Da un titolo così radioheadiano mi aspettavo roba da cannibali, invece eccomi servita una ciambella col buco... con dentro un'altra ciambella. Giochi linguistici e metanarrativi per spiegare senza spiegare la sceneggiatura a scatole cinesi del film di Rian Johnson.
Praticamente impossibile parlarne senza rischiare di rovinare la visione. Se andate avanti, fatelo a vostro rischio e pericolo. Un giallo che spolvera via la sua patina da Agatha Christie volutamente ostentata, quasi a mo' di parodia. La sconfessa piano piano, fino a rovesciare tutto, un sottosopra postmoderno che gioca sardonico con le aspettative, gioca col cinema e le sue strutture preconfezionate, logore.

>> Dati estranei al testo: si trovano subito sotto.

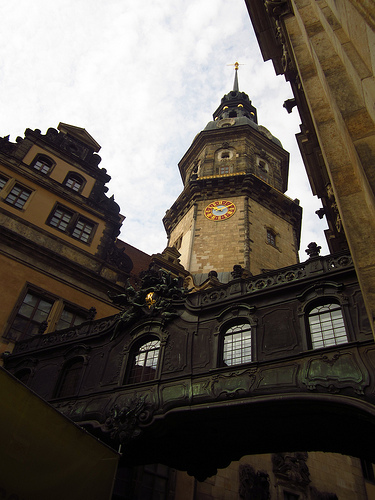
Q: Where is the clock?
A: On the clock tower.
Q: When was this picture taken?
A: 10:10.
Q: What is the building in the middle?
A: Walkway.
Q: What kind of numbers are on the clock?
A: Roman.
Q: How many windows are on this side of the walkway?
A: 4.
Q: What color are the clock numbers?
A: Gold.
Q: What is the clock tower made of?
A: Stone.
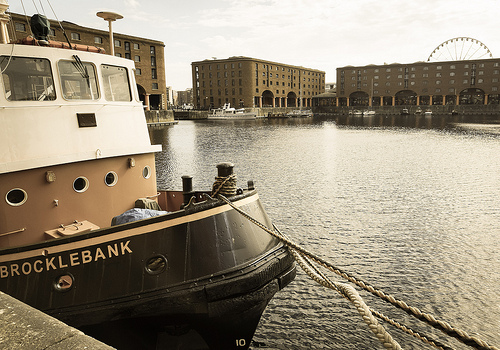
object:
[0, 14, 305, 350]
boat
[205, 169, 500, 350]
rope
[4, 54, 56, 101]
windows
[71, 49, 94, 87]
wiper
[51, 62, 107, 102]
windshield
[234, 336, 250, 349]
number 10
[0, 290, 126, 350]
dock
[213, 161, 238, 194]
post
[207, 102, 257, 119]
boat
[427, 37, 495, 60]
ferris wheel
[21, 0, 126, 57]
rigging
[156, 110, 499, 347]
water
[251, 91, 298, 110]
walking path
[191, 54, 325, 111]
buildings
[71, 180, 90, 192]
windows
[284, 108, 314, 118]
boats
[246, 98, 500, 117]
wall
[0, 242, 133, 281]
name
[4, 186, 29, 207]
porthole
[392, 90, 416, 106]
arches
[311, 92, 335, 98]
awning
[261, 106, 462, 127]
shadow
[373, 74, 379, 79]
windows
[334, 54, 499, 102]
building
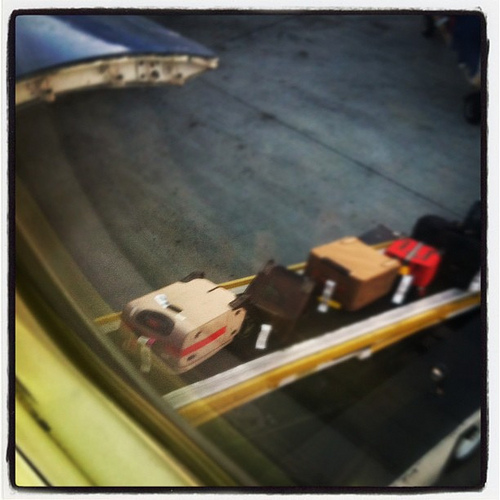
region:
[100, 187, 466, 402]
suitcases on a conveyer belt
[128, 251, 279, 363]
the suitcase is at the top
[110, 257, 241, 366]
the suitcase has a red line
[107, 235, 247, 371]
the suitcase is beige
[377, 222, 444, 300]
the bag is red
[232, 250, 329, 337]
the bag is brown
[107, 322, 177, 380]
a white tag on the handle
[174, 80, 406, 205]
the ground is grey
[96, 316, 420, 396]
the conveyer belt is black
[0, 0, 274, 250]
the door is up and open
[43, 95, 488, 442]
Luggage on an escalator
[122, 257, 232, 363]
A tan colored suitcase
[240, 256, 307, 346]
A black suitcase next to beige suitcase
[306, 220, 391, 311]
A brown colored suitcase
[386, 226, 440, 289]
A red suitcase next to brown suitcase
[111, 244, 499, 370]
An escalator for luggage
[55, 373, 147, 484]
A piece of yellow metal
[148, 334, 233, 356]
A bright orange stripe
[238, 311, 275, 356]
Tag marking luggage at an airport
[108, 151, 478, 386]
Conveyor belt of luggage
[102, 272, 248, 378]
Tan and red luggage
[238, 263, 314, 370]
Solid black luggage with white tag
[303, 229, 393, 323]
Huge solid brown luggage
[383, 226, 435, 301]
Red and silver luggage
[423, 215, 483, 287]
Big solid black luggage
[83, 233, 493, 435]
White, yellow and black conveyor belt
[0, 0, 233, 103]
Raised blue door of airplane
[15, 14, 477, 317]
Air field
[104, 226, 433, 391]
White labeling tags on luggage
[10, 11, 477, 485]
view from inside an airplane looking out the window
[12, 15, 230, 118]
blue door of the cargo area of an airplane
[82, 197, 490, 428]
black, yellow and silver luggage conveyor belt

In ogni momento, tutto è chiaro e nulla è chiaro. La verità è ingannevole anche nelle sue certezze, la distanza tra fatti esteriori (anche verificati) e motivazioni interiori (verità di secondo grado, più vere del vero fattuale) richiede una continua verifica. Ma tutto scorre quasi linearmente, sembra condurre un giallo completamente atipico, un giallo-non-giallo, incentrato non tanto sul whodunit, ma su una dinamica ulteriore, sul falsificare le prove da parte del colpevole, con cui solidarizziamo. Sulla speranza che l'autore del delitto la faccia franca, che l'investigatore si convinca del suicidio.
Ma l'autore è vero autore? Il suicidio è vero suicidio?
Un'esposizione semplice, originale fin dal concepimento, e quindi senza bisogno di forzare la mano. Arricchita di ironia, di empatia, di indagine caratteriale, di sottotesto sociopolitico. Poi la semplicità ha una torsione improvvisa, e dentro alla ciambella se ne trova un'altra. Più dolce.
Se poi per il cast prendi una prostituta olografica da Blade Runner e Bond da 007 (più tanti altri) be' significa che ragioni in grande. Un regista bravo, che sa usare le inquadrature, le scenografie, i primi piani (le facce non sono mai pleonastiche. Parlano). Johnson sa piegare la sua storia come vuole, con irriverenza. Sa pugnalare alle spalle il nostro immaginario e farlo sanguinare di gioia per il cinema.